I’ve grappled with whether or not I want to write about the details of Laurel’s last two weeks, and I think the answer is no. Not here. It’s not my story to tell, I wasn’t there in the final moments, and out of respect for the family, I don’t want to make anyone relive that intense and emotional experience.
Roth did make it back down to see her one last time, and he was by her side — along with his dad and brother, her sister, and some very good friends — when she passed. I remember exactly what I was doing when I got the text from Roth. It’d been a very long and challenging day of solo parenting the boys. I was in the kitchen, frantically trying to get dinner on the table while Rowan complained from the dining room that it was taking too long for his noodles and Milo whined at me from the bouncer. I saw the text in the midst of making pesto, and my heart sank. Even though I knew that moment was coming, it was still a shock, and I instantly ached to see and hold Roth. As life chaotically swirled around me in the kitchen, a life had ended in a room just off another kitchen. It was all too much, and too soon.

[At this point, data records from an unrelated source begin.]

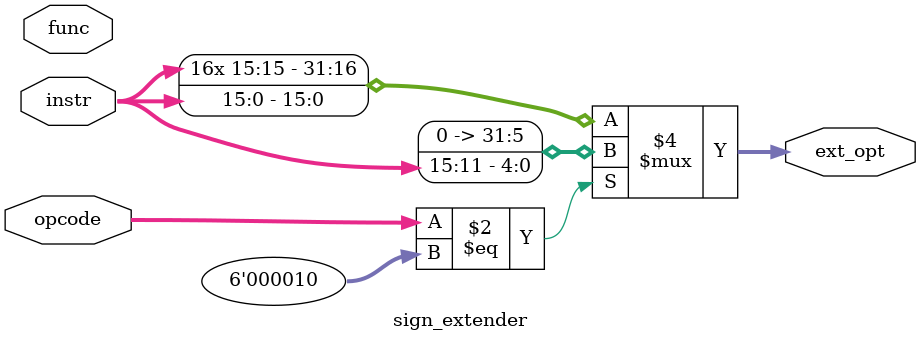
<source format=v>
`timescale 1ns / 1ps

module sign_extender (
	input [5:0] opcode,
   input [10:0] func,       
   input [15:0] instr,
   output reg [31:0] ext_opt
	);
	
   always @(*)
	begin
		if (opcode == 6'b000010)
          ext_opt = {{27{1'b0}}, instr[15:11]};
      else
          ext_opt = {{16{instr[15]}}, instr};
	end
    
endmodule

</source>
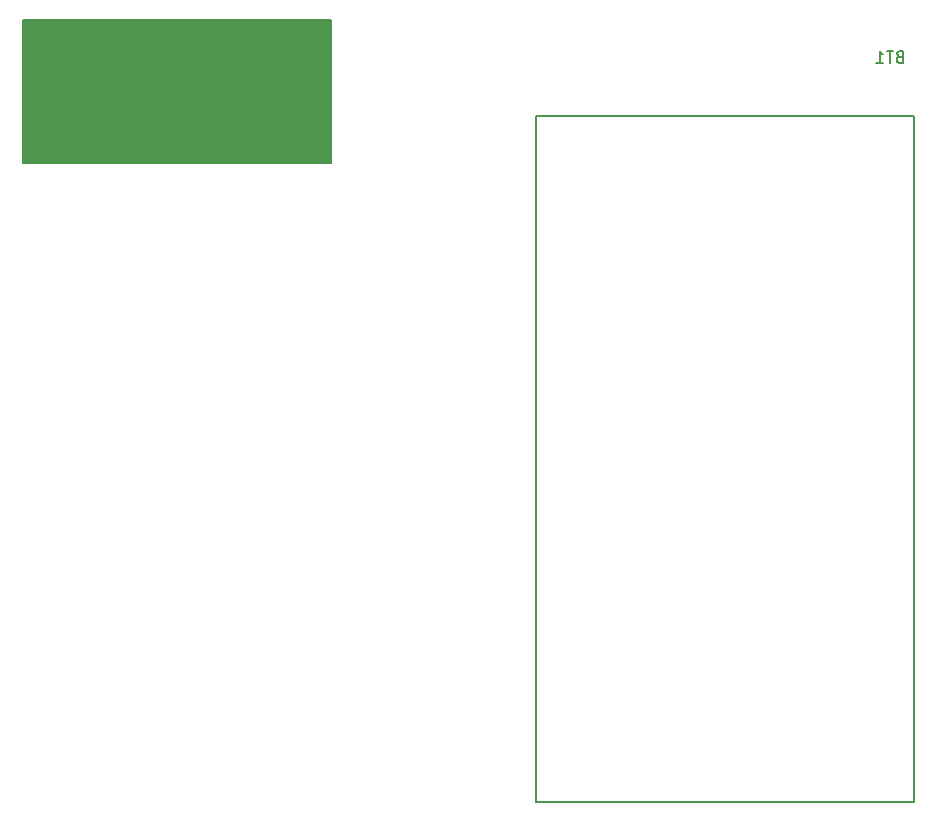
<source format=gbr>
G04 #@! TF.GenerationSoftware,KiCad,Pcbnew,(5.0.2-5)-5*
G04 #@! TF.CreationDate,2022-03-24T12:02:08+00:00*
G04 #@! TF.ProjectId,bee-badge-2000,6265652d-6261-4646-9765-2d323030302e,rev?*
G04 #@! TF.SameCoordinates,Original*
G04 #@! TF.FileFunction,Legend,Bot*
G04 #@! TF.FilePolarity,Positive*
%FSLAX46Y46*%
G04 Gerber Fmt 4.6, Leading zero omitted, Abs format (unit mm)*
G04 Created by KiCad (PCBNEW (5.0.2-5)-5) date Thursday, 24 March 2022 at 12:02:08*
%MOMM*%
%LPD*%
G01*
G04 APERTURE LIST*
%ADD10C,0.150000*%
G04 APERTURE END LIST*
D10*
G36*
X82550000Y-19685000D02*
X108585000Y-19685000D01*
X108585000Y-31750000D01*
X82550000Y-31750000D01*
X82550000Y-19685000D01*
G37*
X82550000Y-19685000D02*
X108585000Y-19685000D01*
X108585000Y-31750000D01*
X82550000Y-31750000D01*
X82550000Y-19685000D01*
G04 #@! TO.C,BT1*
X157955000Y-85820000D02*
X125955000Y-85820000D01*
X157955000Y-27820000D02*
X125955000Y-27820000D01*
X125955000Y-85820000D02*
X125955000Y-27820000D01*
X157955000Y-85820000D02*
X157955000Y-27820000D01*
X156740714Y-22748571D02*
X156597857Y-22796190D01*
X156550238Y-22843809D01*
X156502619Y-22939047D01*
X156502619Y-23081904D01*
X156550238Y-23177142D01*
X156597857Y-23224761D01*
X156693095Y-23272380D01*
X157074047Y-23272380D01*
X157074047Y-22272380D01*
X156740714Y-22272380D01*
X156645476Y-22320000D01*
X156597857Y-22367619D01*
X156550238Y-22462857D01*
X156550238Y-22558095D01*
X156597857Y-22653333D01*
X156645476Y-22700952D01*
X156740714Y-22748571D01*
X157074047Y-22748571D01*
X156216904Y-22272380D02*
X155645476Y-22272380D01*
X155931190Y-23272380D02*
X155931190Y-22272380D01*
X154788333Y-23272380D02*
X155359761Y-23272380D01*
X155074047Y-23272380D02*
X155074047Y-22272380D01*
X155169285Y-22415238D01*
X155264523Y-22510476D01*
X155359761Y-22558095D01*
G04 #@! TD*
M02*

</source>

Roth is doing OK. His brother seems to be doing OK, too. Roth’s dad is dealing, mostly focused on regrouping and reorganizing his own life after sharing it with someone for 43 years. He has plans to get away for a while, to go someplace warm, but now he’s reeling again after the death of his own mom, who passed away a month and a day after Laurel. She was 90. I think it’s high time the Universe give my father-in-law a break from all this sadness.

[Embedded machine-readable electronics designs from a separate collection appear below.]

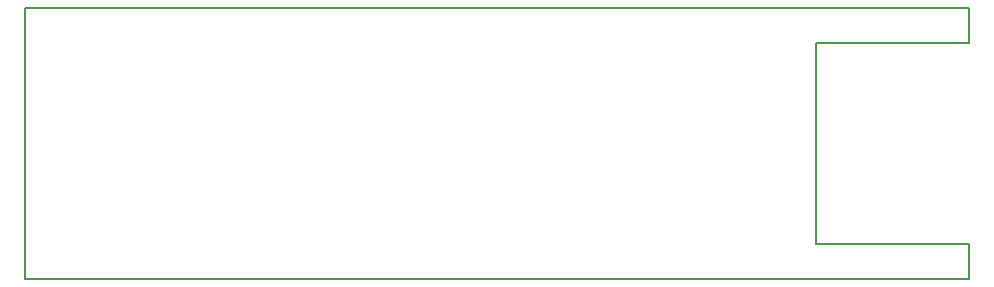
<source format=gm1>
%TF.GenerationSoftware,KiCad,Pcbnew,(6.0.7)*%
%TF.CreationDate,2022-08-25T13:00:14+08:00*%
%TF.ProjectId,T12_SolderingStation,5431325f-536f-46c6-9465-72696e675374,rev?*%
%TF.SameCoordinates,Original*%
%TF.FileFunction,Profile,NP*%
%FSLAX45Y45*%
G04 Gerber Fmt 4.5, Leading zero omitted, Abs format (unit mm)*
G04 Created by KiCad (PCBNEW (6.0.7)) date 2022-08-25 13:00:14*
%MOMM*%
%LPD*%
G01*
G04 APERTURE LIST*
%TA.AperFunction,Profile*%
%ADD10C,0.152399*%
%TD*%
G04 APERTURE END LIST*
D10*
X16151360Y-9587600D02*
X14851360Y-9587600D01*
X14851360Y-7887600D02*
X14851360Y-8737600D01*
X16151360Y-9887600D02*
X16151360Y-9587600D01*
X16151360Y-7587600D02*
X16151360Y-7887600D01*
X16151360Y-7887600D02*
X14851360Y-7887600D01*
X8151360Y-7587600D02*
X8151360Y-9887600D01*
X16151360Y-7587600D02*
X8151360Y-7587600D01*
X14851360Y-9587600D02*
X14851360Y-8737600D01*
X8151360Y-9887600D02*
X16151360Y-9887600D01*
M02*

</source>
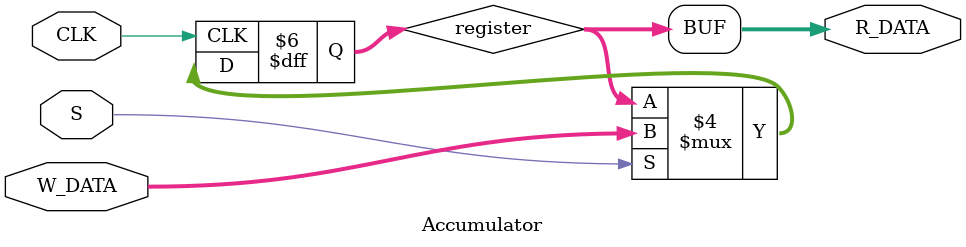
<source format=v>
`timescale 1ns / 1ps
module Accumulator(CLK, S, R_DATA, W_DATA);
    input CLK;
    input S; // 1Å«Ýðs¤
    input [3:0]W_DATA;
    output [3:0]R_DATA;

    reg [3:0]register = 4'b0000;
    
    assign R_DATA = register;

    always @(posedge CLK) begin
        if (S == 1'b1)
        begin
            register <= W_DATA;
        end
    end
endmodule

</source>
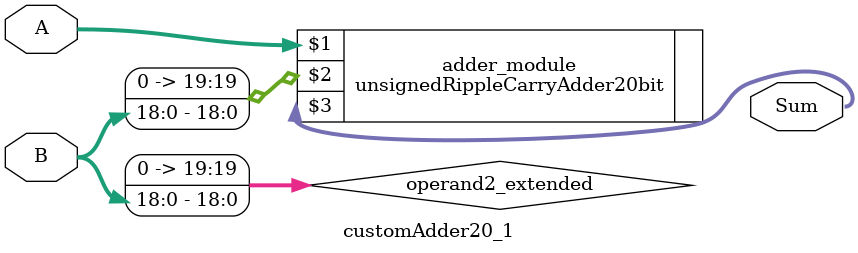
<source format=v>

module customAdder20_1(
                    input [19 : 0] A,
                    input [18 : 0] B,
                    
                    output [20 : 0] Sum
            );

    wire [19 : 0] operand2_extended;
    
    assign operand2_extended =  {1'b0, B};
    
    unsignedRippleCarryAdder20bit adder_module(
        A,
        operand2_extended,
        Sum
    );
    
endmodule
        
</source>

Life goes on because it has to, and it’s what she would want for her family, but this is the sort of loss we’ll feel in different and unexpected ways, for some time to come. Our day-to-day lives here in Seattle are the same, but it’s the bigger picture that’s still unclear. Grief sneaks up on me, in the quiet moments I share with Milo, or the conversations I have with Rowan. I reach for my phone, to send her a text or a pic of the kids, and then I remember. Roth said he listened to his dad make phone call after phone call to family and friends after she passed away, and he kept saying the same thing: her biggest regret is not being able to see her grandsons grow up.
That’s the lump in my throat, too.
There’s so much more to say about Laurel, more than the 330-word obituary I wrote for the local newspaper, more than the 1,300 or so words in this space. I’m thinking a lot about how I want to honor her legacy, how I want to ensure Rowan and Milo remember this amazing woman. There are photos and videos, of course, but there is the intangible, too. The way she loved her sons, and loved being a mother. I want my own sons to feel that same sort of love. I want to be the kind of mother to them that she was to Roth and Lane.
She was a daughter, a sister, a friend. She was a wife, a mother. She was a teacher, a mentor. She was a grandmother. She was GrammaLo.